In this piano version, K-Pop Psy’s “Gangnam Style” is reinterpreted through media and a wide variety of dance vocabularies such as contemporary dance, ballet and b-boy dance. Part of the popularity of K-Pop Psy’s “Gangnam Style” is owed to Psy’s singular horse dance, one of the song’s representative elements that have united global audiences. Dancing bodies can be regarded as a signifier of non-verbal communication, and a range of ethnicities can enjoy it without understanding different languages. This performance is inspired by the Korean musical dance-theatre production “Ballerina Who Loves B-Boy” and set to traditional Korean instrumentation with piano. Choreographer Ae Jin Han combines movement with the text of the dance-theatre and meaning in the joyful in Psy’s “Gangnam Style.”

8. Hap (‘합’ Collaboration)

by Jung Hyun Choi (Percussion), Jeong Min Moon (Painting), Shzr Ee Tan (Piano), Eun Sol Lee (Dance), Se Young Jeong & Hyun Seok Kwon (Percussion).
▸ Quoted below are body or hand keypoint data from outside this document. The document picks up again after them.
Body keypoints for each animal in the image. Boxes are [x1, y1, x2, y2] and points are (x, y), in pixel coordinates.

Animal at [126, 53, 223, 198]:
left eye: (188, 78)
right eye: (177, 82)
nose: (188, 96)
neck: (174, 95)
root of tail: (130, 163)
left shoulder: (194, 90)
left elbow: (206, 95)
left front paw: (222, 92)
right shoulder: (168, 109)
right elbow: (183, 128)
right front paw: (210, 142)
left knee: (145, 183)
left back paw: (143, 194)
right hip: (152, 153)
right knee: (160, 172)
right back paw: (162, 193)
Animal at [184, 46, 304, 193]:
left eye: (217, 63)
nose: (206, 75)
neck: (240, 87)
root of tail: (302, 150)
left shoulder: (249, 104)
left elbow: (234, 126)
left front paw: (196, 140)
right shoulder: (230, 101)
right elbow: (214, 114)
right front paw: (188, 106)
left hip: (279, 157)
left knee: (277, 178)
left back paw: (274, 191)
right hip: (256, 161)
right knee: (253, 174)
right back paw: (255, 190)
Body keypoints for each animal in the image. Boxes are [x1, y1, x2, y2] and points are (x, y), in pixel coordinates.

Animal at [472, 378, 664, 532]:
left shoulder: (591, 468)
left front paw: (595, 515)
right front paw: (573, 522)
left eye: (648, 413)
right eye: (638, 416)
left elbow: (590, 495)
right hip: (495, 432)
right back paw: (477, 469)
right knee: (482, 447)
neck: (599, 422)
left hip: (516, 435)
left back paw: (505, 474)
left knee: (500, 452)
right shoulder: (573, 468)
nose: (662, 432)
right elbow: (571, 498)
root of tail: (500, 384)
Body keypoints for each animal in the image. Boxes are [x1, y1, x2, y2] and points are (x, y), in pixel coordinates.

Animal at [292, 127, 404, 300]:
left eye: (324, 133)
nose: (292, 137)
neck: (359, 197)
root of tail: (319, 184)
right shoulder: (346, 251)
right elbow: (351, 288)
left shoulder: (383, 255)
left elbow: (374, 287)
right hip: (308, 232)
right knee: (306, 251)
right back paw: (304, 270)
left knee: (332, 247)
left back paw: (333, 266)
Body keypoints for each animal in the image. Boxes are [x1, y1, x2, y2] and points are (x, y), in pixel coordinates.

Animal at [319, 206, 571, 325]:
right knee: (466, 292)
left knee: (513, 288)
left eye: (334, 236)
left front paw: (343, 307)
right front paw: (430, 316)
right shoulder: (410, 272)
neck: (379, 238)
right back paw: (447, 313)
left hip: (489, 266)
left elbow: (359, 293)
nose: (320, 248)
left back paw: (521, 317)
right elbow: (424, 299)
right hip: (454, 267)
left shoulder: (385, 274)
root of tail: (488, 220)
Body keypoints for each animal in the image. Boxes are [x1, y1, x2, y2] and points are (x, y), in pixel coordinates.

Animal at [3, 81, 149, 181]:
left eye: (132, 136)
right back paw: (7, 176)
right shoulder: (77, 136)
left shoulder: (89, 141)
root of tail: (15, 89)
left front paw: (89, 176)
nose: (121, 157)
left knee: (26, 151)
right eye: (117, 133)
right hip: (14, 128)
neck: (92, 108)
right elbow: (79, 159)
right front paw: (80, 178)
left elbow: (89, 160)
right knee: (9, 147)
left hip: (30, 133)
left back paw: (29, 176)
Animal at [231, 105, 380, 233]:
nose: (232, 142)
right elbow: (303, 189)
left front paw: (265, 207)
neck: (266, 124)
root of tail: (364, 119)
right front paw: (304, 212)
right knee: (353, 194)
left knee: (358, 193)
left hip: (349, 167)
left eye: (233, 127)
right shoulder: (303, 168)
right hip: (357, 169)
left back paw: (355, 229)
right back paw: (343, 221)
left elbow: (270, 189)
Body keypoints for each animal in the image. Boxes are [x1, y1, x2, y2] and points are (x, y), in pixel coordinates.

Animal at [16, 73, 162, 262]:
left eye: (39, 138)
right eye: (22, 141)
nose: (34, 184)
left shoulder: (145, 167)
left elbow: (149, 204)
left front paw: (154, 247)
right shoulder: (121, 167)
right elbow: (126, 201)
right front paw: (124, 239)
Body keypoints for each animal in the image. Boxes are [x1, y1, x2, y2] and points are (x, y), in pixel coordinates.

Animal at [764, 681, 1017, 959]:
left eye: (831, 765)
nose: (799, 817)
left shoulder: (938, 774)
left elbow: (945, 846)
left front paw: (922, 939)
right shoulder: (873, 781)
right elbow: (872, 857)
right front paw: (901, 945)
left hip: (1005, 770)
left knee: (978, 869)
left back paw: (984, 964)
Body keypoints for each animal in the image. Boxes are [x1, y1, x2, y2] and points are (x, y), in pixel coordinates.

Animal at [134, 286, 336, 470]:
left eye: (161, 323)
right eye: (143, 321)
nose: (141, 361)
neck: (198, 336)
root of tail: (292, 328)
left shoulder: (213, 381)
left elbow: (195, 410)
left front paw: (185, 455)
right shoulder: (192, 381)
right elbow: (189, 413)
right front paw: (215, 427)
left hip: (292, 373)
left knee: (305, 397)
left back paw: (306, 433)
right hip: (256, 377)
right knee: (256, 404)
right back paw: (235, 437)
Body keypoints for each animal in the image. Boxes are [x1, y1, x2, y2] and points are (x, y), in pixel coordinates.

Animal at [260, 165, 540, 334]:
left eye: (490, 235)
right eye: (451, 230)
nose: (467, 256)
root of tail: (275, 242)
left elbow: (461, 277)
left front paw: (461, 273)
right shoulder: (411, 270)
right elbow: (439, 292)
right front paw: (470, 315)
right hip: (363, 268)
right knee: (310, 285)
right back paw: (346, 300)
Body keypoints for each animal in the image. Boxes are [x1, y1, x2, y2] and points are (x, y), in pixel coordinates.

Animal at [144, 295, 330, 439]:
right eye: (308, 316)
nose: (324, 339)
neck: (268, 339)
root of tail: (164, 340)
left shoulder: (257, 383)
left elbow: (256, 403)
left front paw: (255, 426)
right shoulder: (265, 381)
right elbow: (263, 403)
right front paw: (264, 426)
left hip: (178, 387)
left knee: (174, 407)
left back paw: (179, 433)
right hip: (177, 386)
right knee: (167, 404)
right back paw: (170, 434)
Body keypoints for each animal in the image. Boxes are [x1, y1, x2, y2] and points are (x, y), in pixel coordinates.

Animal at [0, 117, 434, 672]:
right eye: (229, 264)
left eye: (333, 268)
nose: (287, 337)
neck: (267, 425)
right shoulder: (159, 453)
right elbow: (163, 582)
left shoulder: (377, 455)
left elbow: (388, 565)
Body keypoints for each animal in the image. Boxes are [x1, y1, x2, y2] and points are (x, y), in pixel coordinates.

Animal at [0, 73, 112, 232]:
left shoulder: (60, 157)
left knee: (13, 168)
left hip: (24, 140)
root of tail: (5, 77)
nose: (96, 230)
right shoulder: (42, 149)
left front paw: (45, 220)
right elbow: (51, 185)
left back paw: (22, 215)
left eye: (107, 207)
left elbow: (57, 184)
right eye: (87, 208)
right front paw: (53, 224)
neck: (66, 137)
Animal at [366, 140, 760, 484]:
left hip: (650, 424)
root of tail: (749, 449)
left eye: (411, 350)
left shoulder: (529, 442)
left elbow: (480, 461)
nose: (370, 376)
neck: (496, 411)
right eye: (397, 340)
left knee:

‘합’ Collaboration is collaborative performance with Korean percussion, piano, painting and dance. In this performance, Jeung Hyun Choi and Dr. Shzr Ee Tan will be improvising with two Samulnori rhythms: tasurum and kutkori. While they are playing, artist Jeong Min Moon commences Dripping Work, based on American abstract artist Jackson Pollock’s Dripping, and the audience will be invited to participate. When the kutkori rhythm starts, the dancer joins the performance and her foot is used as a paint brush, creating a new collaborative art work.